Assigned task: Among the records that follow, set down only the lines from the one containing "nose: (222, 207)" to the one containing "left hip: (768, 428)", both included, exactly.

Exercise data:
-=-=-

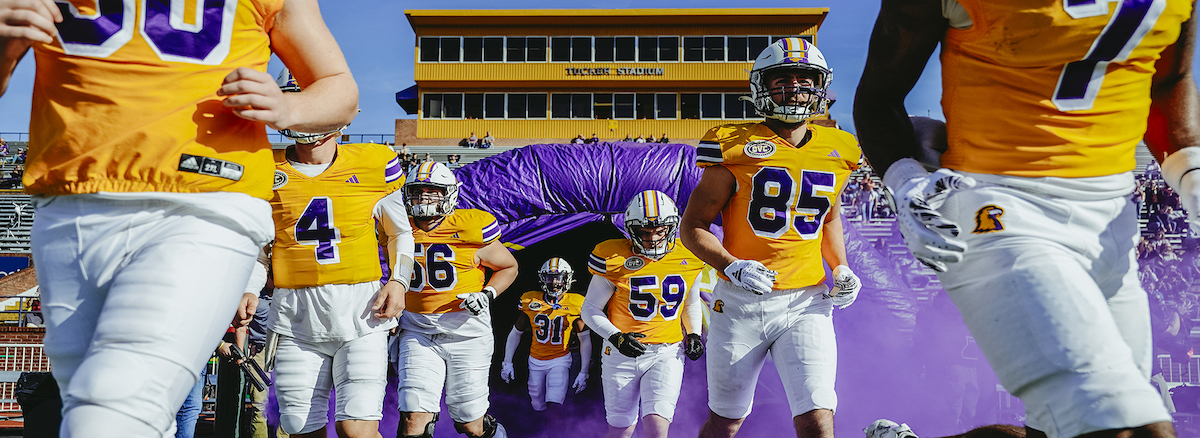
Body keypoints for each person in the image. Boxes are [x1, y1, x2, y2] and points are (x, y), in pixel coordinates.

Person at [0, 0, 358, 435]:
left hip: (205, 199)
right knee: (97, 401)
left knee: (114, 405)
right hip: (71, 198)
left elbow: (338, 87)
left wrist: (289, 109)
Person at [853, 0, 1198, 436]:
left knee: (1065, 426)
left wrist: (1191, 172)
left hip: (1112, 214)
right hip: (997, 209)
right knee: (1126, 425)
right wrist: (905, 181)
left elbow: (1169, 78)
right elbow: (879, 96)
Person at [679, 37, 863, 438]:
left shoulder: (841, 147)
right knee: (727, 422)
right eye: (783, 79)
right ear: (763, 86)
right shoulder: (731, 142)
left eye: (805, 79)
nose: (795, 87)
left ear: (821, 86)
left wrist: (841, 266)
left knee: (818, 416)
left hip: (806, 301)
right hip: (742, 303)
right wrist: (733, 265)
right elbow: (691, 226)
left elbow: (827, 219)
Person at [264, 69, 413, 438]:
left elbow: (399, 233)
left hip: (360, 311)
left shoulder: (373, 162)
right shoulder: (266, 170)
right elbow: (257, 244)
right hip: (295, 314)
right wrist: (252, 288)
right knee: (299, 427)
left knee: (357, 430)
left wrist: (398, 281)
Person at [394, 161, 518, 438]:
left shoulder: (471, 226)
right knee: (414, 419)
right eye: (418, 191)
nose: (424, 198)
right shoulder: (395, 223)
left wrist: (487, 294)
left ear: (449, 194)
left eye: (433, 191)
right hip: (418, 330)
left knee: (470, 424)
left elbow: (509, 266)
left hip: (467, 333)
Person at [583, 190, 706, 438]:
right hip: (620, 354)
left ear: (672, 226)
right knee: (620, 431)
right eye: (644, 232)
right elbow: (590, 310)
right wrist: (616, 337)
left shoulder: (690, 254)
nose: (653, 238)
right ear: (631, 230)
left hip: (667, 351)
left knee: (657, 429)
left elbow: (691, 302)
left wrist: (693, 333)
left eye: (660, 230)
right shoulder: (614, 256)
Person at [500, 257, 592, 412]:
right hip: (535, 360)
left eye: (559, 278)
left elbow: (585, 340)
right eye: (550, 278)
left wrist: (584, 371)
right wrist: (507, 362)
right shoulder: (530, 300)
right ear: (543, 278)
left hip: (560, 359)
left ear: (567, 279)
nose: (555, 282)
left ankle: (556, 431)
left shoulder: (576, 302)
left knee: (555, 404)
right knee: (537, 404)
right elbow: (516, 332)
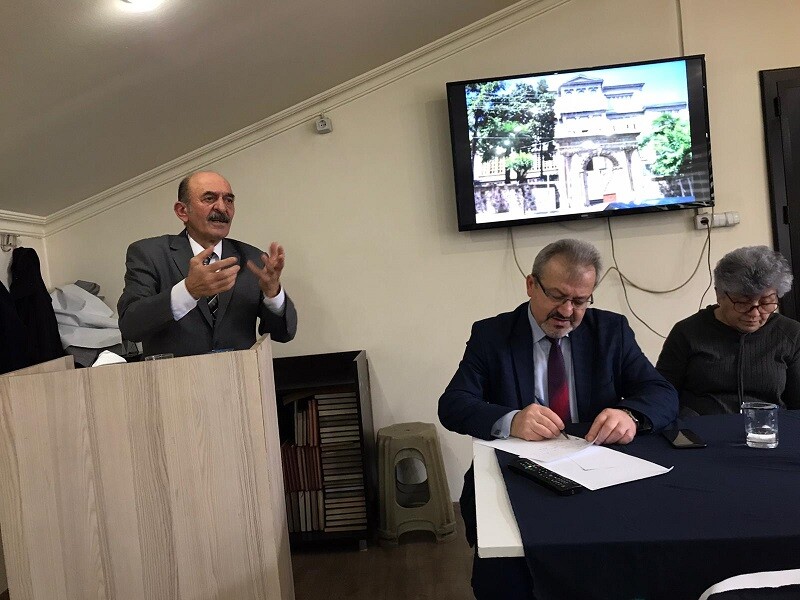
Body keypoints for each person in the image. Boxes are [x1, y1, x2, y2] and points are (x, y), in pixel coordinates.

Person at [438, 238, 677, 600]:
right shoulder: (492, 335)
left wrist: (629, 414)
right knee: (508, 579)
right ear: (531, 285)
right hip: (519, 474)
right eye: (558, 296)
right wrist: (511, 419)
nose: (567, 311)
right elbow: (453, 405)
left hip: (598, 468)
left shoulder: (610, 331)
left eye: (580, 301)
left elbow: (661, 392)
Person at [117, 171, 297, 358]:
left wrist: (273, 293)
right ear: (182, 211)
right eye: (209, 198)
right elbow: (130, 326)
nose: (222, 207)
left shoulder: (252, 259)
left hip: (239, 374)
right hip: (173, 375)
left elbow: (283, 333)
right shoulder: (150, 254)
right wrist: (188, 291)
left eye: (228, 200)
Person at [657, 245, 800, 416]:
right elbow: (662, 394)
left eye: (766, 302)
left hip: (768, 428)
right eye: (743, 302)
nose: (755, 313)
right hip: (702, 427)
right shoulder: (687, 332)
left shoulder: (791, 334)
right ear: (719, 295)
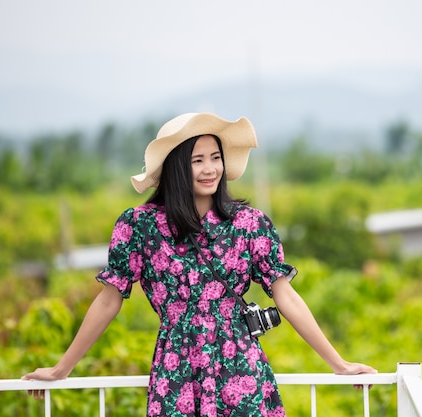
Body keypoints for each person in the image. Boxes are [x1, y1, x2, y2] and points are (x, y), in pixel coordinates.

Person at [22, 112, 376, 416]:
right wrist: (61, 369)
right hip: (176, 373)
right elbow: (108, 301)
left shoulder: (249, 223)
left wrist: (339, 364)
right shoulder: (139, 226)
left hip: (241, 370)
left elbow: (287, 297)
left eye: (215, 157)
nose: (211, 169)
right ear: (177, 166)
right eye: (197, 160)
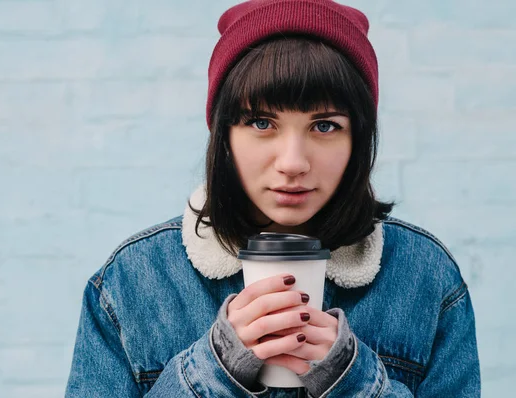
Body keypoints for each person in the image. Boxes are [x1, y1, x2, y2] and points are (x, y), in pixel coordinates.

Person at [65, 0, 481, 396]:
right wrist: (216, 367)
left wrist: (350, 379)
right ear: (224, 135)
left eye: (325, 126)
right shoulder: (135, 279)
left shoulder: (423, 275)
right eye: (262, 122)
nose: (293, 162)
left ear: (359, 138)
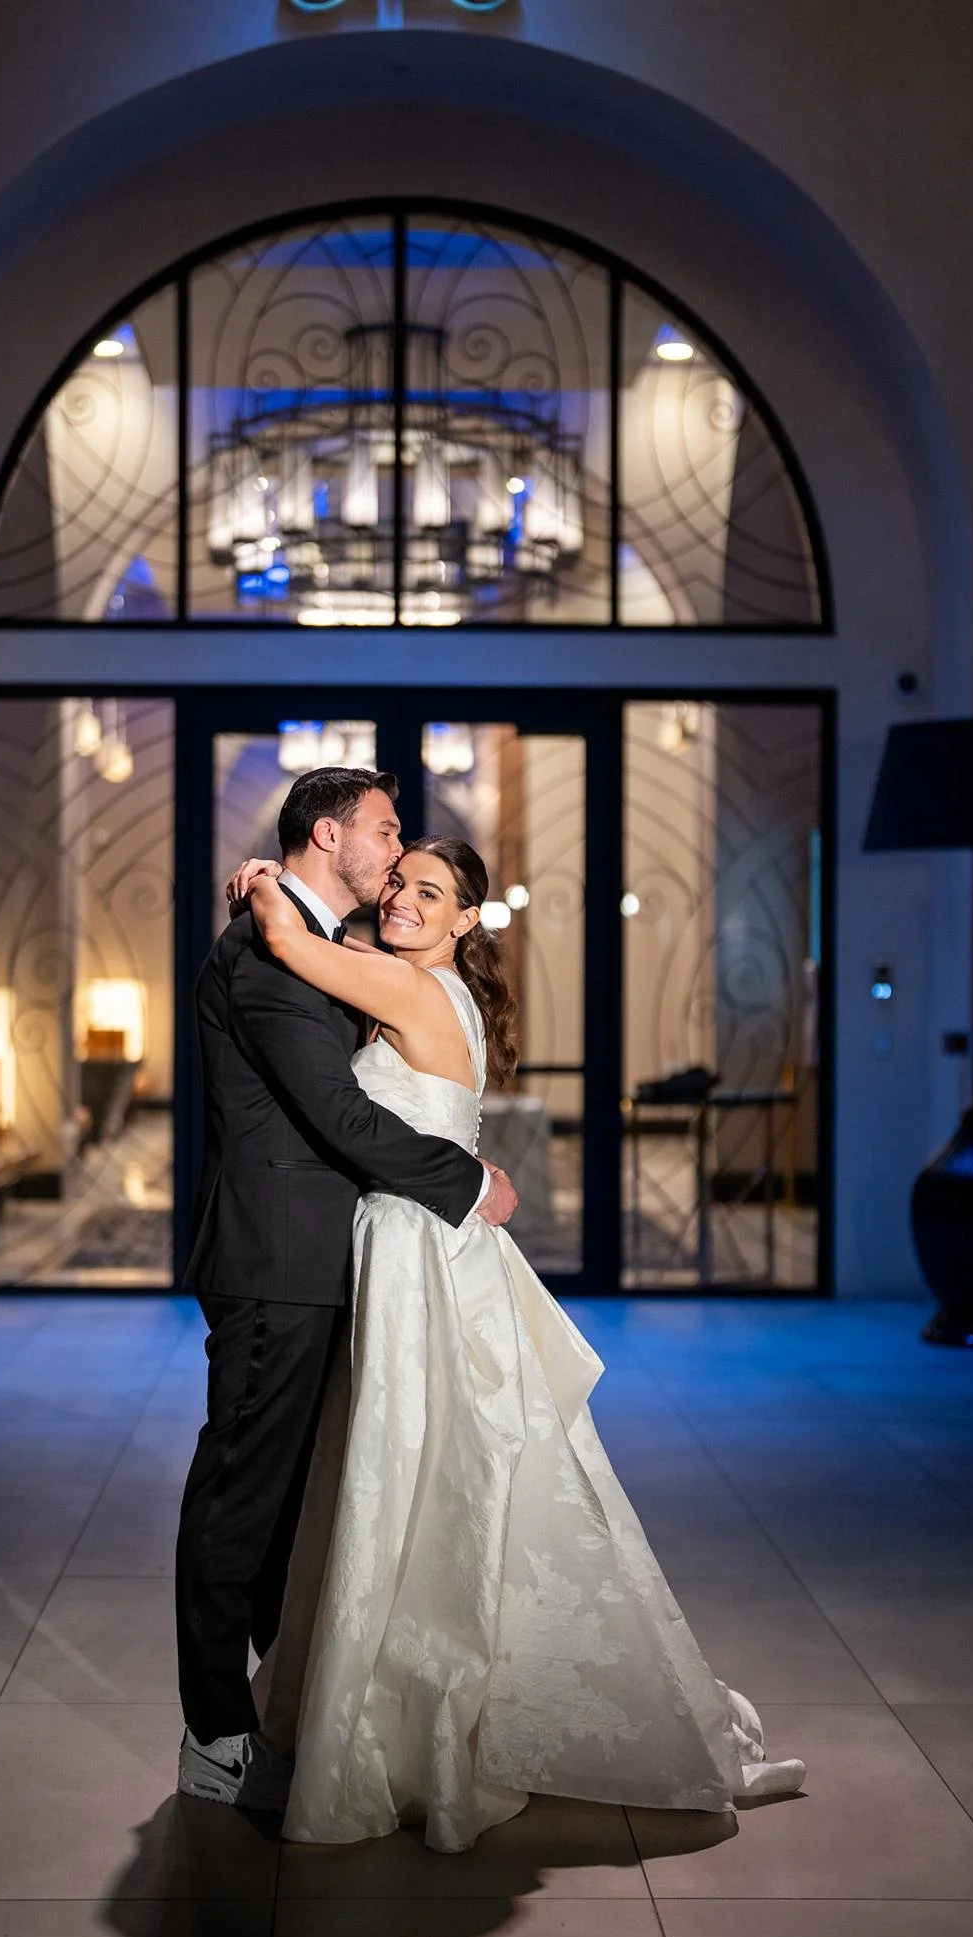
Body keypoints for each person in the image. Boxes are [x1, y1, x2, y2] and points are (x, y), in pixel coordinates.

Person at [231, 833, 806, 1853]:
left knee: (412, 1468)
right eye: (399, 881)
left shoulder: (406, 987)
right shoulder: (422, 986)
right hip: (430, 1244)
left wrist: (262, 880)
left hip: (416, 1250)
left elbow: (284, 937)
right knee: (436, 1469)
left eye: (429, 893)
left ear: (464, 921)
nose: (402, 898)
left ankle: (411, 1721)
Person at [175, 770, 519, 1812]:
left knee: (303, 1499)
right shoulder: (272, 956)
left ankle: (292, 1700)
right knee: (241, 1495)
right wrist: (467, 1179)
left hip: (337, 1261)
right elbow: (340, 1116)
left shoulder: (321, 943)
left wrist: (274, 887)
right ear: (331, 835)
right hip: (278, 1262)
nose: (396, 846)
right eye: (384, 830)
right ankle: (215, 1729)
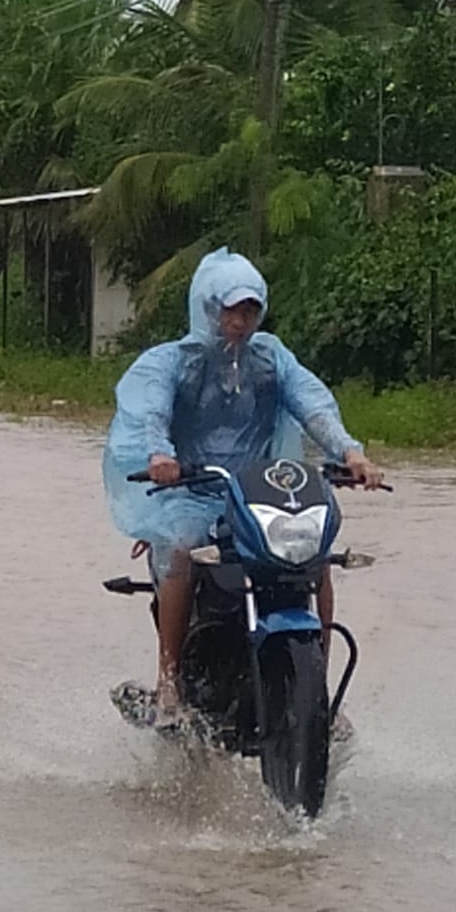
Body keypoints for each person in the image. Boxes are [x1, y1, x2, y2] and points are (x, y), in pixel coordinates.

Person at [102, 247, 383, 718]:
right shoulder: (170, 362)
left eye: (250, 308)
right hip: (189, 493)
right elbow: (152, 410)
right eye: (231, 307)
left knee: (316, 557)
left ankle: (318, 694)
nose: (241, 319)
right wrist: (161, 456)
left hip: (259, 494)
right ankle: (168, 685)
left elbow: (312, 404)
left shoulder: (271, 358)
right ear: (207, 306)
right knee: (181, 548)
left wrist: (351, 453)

-=-=-

Result for this task:
nose: (222, 207)
left shoulder: (252, 259)
left hip: (239, 374)
right hip: (173, 375)
left elbow: (283, 333)
right shoulder: (150, 254)
right wrist: (188, 291)
left eye: (228, 200)
Person at [657, 245, 800, 416]:
right elbow: (662, 394)
left eye: (766, 302)
left hip: (768, 428)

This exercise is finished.